When at last the welcoming cheers died down, the speech he delivered was brief – five minutes perhaps. It was heard by a crowd that seemed barely able to breathe once he began to speak, mindful that this opportunity would likely be their last to see the old lion in his element and feeling the fire of inspiration and a goal to be attained.
The Senator spoke confidently and with evident pleasure, with the same familiar timbre that has resonated in the halls of the Senate for 45 years, albeit tonight with some hoarseness and an occasional quaver in his voice at the end of a sentence. But the famous energy, drive and spirit were clearly undiminished, if not taxed by too long a speech. And he looked bluff and beefy as ever, though it was hard to miss the furrowed neck of an old man, lost inside a collar several sizes too large.

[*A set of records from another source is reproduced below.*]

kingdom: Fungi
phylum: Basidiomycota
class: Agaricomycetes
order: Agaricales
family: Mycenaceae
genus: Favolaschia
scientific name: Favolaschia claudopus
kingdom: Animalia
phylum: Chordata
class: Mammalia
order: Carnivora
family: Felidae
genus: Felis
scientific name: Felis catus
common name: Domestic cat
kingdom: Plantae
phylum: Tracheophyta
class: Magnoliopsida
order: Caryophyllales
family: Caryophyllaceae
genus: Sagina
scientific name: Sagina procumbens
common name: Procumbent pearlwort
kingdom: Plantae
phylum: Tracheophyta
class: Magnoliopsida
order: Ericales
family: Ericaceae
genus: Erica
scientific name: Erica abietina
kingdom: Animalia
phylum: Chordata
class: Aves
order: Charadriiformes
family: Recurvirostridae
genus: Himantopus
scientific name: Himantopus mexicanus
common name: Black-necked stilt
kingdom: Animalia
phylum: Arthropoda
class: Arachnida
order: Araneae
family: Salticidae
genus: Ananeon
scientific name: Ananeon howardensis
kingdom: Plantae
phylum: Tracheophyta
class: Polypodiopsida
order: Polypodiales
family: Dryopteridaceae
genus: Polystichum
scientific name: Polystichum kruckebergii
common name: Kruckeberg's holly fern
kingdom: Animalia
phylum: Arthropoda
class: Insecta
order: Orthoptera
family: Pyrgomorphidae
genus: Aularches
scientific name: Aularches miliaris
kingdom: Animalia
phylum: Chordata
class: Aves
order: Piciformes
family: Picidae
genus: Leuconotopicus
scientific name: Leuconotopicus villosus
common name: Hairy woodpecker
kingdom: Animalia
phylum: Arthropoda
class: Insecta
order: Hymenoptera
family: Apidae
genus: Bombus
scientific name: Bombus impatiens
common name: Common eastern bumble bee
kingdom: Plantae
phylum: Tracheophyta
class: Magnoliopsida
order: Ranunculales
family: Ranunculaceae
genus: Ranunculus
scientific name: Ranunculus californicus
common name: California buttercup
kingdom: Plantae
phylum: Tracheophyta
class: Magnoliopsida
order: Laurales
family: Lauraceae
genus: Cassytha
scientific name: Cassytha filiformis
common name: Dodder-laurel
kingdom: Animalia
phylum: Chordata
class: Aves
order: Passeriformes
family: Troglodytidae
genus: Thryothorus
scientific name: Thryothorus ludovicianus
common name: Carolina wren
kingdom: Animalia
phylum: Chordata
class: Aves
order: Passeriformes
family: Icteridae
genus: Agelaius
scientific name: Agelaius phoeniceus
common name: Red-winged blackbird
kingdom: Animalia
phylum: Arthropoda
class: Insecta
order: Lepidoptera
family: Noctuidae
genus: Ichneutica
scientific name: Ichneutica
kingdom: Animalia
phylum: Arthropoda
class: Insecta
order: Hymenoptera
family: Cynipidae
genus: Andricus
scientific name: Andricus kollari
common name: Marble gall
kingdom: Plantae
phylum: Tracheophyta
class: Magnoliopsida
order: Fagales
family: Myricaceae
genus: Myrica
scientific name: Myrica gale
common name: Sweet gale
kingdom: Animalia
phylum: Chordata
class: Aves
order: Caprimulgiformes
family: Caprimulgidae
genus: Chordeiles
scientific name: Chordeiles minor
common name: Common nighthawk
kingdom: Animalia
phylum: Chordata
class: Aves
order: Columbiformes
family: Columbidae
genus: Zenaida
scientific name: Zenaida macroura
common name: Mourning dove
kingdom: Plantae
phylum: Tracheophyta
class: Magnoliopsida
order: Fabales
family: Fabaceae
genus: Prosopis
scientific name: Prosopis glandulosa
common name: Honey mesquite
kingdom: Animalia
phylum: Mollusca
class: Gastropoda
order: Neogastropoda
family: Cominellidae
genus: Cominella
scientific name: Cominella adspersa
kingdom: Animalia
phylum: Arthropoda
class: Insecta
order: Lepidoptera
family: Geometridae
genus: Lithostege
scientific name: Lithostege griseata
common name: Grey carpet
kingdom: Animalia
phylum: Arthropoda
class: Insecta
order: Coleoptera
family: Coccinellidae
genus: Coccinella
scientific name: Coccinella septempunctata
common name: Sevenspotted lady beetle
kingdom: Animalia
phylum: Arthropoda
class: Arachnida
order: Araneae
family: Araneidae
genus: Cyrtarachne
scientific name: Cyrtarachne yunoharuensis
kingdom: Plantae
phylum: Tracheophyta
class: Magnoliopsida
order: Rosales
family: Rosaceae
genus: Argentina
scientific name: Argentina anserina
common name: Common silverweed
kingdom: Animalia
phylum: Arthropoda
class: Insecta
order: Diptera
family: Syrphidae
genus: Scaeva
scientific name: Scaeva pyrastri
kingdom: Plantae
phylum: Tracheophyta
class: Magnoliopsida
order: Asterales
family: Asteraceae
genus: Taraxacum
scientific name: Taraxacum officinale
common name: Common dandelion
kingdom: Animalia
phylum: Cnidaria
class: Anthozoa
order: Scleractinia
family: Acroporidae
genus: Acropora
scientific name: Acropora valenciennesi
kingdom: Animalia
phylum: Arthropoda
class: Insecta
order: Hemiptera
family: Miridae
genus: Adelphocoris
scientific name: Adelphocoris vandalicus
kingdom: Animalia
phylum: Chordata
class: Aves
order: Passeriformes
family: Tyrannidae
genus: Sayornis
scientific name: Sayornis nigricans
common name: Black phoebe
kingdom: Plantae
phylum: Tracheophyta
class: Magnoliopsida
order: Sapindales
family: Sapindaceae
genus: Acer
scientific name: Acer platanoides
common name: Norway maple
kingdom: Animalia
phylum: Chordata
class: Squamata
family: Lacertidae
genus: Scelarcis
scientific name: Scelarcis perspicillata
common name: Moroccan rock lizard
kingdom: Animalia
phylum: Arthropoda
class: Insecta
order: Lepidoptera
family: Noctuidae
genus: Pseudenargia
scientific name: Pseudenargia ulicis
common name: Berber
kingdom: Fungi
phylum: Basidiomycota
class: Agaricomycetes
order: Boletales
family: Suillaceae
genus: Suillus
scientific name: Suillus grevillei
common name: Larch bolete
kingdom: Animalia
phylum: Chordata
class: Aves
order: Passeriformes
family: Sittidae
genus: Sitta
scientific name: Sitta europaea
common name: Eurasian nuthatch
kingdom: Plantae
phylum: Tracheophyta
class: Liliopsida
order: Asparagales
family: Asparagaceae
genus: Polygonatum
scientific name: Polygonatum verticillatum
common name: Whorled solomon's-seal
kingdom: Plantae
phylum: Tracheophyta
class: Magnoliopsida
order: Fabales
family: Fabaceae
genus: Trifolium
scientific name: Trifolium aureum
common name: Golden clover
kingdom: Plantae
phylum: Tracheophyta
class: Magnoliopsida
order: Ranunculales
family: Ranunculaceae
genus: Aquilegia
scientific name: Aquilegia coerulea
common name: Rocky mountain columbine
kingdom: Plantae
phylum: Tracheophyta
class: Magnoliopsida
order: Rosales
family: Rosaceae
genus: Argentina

Only when he turned his head to the right could it be noticed that the familiar mane of white hair was a comb over, unsuccessfully attempting to conceal the half of his scalp that had been shaved clean for surgery only weeks before.
As he warmed to the task, the cameras, of course, focused not only on anonymous faces in the crowd, but also on those of family members present – Caroline, rejoicing in the present and her uncle’s evident pleasure at being there; Maria Shriver, distraught and on the verge of tears, hanging on every triumphant word but clearly focusing on the uncertainties of the future.
The words were as wonderful and inspiring as ever, keeping faith over all the intervening years with the goals of those long-gone days of Camelot. But this year, they seem not a quaint echo of a half-forgotten past, but a credible bridge from that past to a future that can reaffirm the selfless idealism of the 1960s, giving power to a wave that this time may wash higher on the beach of social justice than last time, and carry on a tradition that for too long has lacked the famous vigor of his brother’s presidency.
He said: I’ll be there in January to see Obama sworn in, and few were willing to doubt it.
And he said: For me, this is a season of hope. And that, I stand here in hope. And also that, If we set our compass true, we will reach our destination. And if he could hope and believe such things, than surely, the crowd knew, they could, too, and that they would willingly once more hope and believe such things as well.
And he promised, this time echoing his brother Jack: The torch has been passed once again to a new generation. And that it had been passed, For you and for me.
And, finally, quoting the closing words of the speech he had made at another Democratic convention many years ago, conceding defeat and marking the end of his own presidential ambitions, he promised that, The work begins anew, the hope rises again, the dream lives on.
And so it does, for us. If we are willing to believe it, too.